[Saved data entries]
::::::::

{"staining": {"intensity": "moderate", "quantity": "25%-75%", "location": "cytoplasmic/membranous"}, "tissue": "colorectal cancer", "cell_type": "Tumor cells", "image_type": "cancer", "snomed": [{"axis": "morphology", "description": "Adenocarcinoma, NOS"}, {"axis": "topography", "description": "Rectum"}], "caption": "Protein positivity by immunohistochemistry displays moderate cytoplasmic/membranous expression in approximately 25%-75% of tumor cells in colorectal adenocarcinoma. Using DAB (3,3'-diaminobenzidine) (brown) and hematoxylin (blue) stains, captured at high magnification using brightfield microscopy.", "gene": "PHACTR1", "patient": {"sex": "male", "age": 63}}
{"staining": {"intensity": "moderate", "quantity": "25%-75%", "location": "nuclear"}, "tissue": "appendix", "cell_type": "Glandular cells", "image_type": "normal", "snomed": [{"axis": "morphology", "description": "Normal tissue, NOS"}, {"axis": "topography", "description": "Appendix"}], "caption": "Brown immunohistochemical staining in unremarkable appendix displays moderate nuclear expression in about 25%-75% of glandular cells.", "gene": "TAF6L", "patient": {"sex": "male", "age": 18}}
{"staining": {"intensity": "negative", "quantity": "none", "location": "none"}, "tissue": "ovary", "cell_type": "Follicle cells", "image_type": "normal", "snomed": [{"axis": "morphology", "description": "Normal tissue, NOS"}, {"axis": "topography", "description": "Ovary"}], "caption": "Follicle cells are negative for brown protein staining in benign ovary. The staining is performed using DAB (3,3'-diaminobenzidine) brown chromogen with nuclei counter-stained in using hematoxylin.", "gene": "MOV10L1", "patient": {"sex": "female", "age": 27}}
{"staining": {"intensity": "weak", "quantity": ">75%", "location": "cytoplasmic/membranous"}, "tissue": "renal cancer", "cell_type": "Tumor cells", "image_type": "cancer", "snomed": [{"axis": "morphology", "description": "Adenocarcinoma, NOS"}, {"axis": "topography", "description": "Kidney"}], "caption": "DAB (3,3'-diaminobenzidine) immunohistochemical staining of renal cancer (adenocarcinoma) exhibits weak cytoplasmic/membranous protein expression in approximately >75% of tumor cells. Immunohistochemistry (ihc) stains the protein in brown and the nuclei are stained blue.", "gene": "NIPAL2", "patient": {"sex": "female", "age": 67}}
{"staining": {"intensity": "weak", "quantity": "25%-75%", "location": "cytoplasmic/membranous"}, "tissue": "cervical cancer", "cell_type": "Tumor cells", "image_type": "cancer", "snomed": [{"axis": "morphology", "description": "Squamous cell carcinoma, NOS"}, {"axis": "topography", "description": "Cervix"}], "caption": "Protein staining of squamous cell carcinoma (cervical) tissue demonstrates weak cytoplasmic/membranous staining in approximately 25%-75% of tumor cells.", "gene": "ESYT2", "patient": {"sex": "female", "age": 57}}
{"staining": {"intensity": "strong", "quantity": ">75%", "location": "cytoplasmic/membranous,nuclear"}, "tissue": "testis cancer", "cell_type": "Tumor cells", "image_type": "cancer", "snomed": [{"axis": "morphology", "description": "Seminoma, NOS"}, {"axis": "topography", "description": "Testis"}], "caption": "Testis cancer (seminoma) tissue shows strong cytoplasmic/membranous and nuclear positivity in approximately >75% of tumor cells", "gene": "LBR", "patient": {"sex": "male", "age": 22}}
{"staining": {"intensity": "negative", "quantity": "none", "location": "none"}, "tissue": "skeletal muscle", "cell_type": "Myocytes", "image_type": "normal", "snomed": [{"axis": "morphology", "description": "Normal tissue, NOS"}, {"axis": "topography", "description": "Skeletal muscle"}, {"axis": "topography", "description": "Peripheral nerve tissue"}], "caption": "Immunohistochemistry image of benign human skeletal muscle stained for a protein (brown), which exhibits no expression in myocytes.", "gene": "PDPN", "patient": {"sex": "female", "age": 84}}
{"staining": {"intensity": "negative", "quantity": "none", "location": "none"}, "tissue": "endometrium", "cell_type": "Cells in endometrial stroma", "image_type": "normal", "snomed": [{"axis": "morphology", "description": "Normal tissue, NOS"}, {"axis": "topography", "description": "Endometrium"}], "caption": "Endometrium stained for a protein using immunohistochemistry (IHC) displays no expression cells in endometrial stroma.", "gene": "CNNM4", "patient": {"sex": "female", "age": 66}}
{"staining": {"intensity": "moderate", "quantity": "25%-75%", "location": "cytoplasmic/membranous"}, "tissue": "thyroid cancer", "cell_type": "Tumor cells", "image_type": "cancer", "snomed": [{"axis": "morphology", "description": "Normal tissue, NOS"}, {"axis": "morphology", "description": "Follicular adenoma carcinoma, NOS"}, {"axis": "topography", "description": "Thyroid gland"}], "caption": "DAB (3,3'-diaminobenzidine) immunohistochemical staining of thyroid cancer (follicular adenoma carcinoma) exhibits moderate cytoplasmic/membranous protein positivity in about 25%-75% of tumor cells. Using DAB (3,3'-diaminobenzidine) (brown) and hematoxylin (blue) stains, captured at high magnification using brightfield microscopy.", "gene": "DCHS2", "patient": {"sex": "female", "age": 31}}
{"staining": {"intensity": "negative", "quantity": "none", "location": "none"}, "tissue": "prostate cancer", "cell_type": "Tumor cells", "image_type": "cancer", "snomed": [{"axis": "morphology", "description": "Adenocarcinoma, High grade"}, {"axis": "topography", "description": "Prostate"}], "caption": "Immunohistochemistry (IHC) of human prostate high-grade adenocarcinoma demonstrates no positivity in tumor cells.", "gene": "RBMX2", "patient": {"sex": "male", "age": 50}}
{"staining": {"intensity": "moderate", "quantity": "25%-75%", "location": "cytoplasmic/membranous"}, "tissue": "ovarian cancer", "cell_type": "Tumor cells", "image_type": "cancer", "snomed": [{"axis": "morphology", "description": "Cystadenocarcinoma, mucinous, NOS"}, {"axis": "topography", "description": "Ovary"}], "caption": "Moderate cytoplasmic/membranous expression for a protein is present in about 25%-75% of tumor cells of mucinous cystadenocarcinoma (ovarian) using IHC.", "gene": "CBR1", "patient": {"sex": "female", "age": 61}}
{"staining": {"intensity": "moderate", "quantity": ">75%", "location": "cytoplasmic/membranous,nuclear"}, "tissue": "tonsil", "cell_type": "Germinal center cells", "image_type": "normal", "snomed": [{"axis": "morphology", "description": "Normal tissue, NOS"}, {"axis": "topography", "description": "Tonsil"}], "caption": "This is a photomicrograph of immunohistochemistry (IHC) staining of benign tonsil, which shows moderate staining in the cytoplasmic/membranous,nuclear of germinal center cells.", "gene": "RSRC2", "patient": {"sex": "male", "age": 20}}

::::::::

[WHAT IS EXPECTED]
What you retype should run from the first line of the entries above through the line containing "immunohistochemical staining in", exactly and in full.

[RESPONSE BOX]
{"staining": {"intensity": "moderate", "quantity": "25%-75%", "location": "cytoplasmic/membranous"}, "tissue": "colorectal cancer", "cell_type": "Tumor cells", "image_type": "cancer", "snomed": [{"axis": "morphology", "description": "Adenocarcinoma, NOS"}, {"axis": "topography", "description": "Rectum"}], "caption": "Protein positivity by immunohistochemistry displays moderate cytoplasmic/membranous expression in approximately 25%-75% of tumor cells in colorectal adenocarcinoma. Using DAB (3,3'-diaminobenzidine) (brown) and hematoxylin (blue) stains, captured at high magnification using brightfield microscopy.", "gene": "PHACTR1", "patient": {"sex": "male", "age": 63}}
{"staining": {"intensity": "moderate", "quantity": "25%-75%", "location": "nuclear"}, "tissue": "appendix", "cell_type": "Glandular cells", "image_type": "normal", "snomed": [{"axis": "morphology", "description": "Normal tissue, NOS"}, {"axis": "topography", "description": "Appendix"}], "caption": "Brown immunohistochemical staining in unremarkable appendix displays moderate nuclear expression in about 25%-75% of glandular cells.", "gene": "TAF6L", "patient": {"sex": "male", "age": 18}}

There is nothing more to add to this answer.